Dari kisah yang dibagikan Baek Se Hee, saya mengambil banyak tips yang bisa diterapkan untuk mengatasi kondisi saat mental sedang kurang baik. Jujur saja saya merasa iri karena Baek Se Hee berani mengambil langkah untuk meminta bantuan ahli. Sedang saya hanya terus mempertimbangkannya, bahkan memilih mundur ketika surat rujukan sudah di tangan. Banyak hal yang menjadi pertimbangan, salah satunya saya takut mengonsumsi obat yang diresepkan. Terlebih setelah membaca pengalaman Baek Se Hee pada bagian mengonsumsi obat yang memunculkan beberapa efek samping. Di sisi lain, ada keinginan untuk berobat ke psikiater. Saya ingin menjadi berani seperti Baek Se Hee, walau entah kapan itu bisa terjadi.


"Alasan depresi saya terlihat jelas sekarang. Sepertinya memang tidak ada depresi tanpa penyebab."


Hubungan sebab-akibat yang dijabarkan Baek Se Hee beberapa saya pun merasakan dan mengalaminya. Lagi-lagi Baek Se Hee lebih beruntung karena berani keluar dari zona aman, sedang saya masih berada dalam lingkaran yang sama. Kemudian banyak hal yang dibagikan Baek Se Hee yang membuat saya merasa optimis bahwa saya pun pasti bisa melalui fase-fase kelam yang kadang masih menghampiri. Bahwa saya pun berhak bersinar dan memiliki sisi bersinar yang mungkin belum bahkan tidak saya sadari.

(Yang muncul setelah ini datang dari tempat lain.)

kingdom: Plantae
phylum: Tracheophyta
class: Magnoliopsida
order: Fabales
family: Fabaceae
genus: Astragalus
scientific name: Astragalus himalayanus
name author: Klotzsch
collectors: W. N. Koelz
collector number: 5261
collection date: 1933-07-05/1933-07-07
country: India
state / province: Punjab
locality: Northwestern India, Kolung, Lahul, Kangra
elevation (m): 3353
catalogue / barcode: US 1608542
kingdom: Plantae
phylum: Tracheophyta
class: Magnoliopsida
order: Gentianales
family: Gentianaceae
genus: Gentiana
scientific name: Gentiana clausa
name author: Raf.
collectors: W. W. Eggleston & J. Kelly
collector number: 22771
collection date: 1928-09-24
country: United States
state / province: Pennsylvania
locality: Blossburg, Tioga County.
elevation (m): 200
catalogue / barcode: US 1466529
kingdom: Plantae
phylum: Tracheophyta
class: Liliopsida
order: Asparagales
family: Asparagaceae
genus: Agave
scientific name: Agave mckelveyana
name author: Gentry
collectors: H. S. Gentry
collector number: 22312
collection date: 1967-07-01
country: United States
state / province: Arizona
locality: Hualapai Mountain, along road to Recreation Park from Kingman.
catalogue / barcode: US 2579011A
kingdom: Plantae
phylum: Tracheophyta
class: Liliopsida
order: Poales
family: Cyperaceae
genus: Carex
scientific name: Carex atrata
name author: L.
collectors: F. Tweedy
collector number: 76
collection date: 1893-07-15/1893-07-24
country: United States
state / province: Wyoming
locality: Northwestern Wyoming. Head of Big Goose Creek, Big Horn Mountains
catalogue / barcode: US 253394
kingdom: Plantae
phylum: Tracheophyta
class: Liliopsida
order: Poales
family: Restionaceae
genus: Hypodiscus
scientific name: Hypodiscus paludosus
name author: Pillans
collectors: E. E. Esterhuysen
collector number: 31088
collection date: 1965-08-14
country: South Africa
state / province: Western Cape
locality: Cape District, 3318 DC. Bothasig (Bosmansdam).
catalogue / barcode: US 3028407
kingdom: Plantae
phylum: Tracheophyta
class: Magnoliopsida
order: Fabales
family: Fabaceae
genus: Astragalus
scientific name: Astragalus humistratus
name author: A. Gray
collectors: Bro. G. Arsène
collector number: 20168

Setelah selesai membaca buku kedua ini, turut merasa ringan karena menyadari mungkin akan ada satu masa yang kembali membuat saya terpuruk tapi karena sudah memahami bagaimana kondisi diri sendiri, pasti bisa menerima dan melaluinya dengan baik. Terima kasih Baek Se Hee-ssi karena telah menulis buku bagus ini. Anda benar-benar membuat saya tak merasa berjuang sendiri.


"Aku merasakan kebencian terhadap diri sendiri yang sama parahnya dengan rasa mengasihani diri sendiri yang pernah kurasakan. Walau begitu, aku menerima hal itu sebagai bagian dari diriku."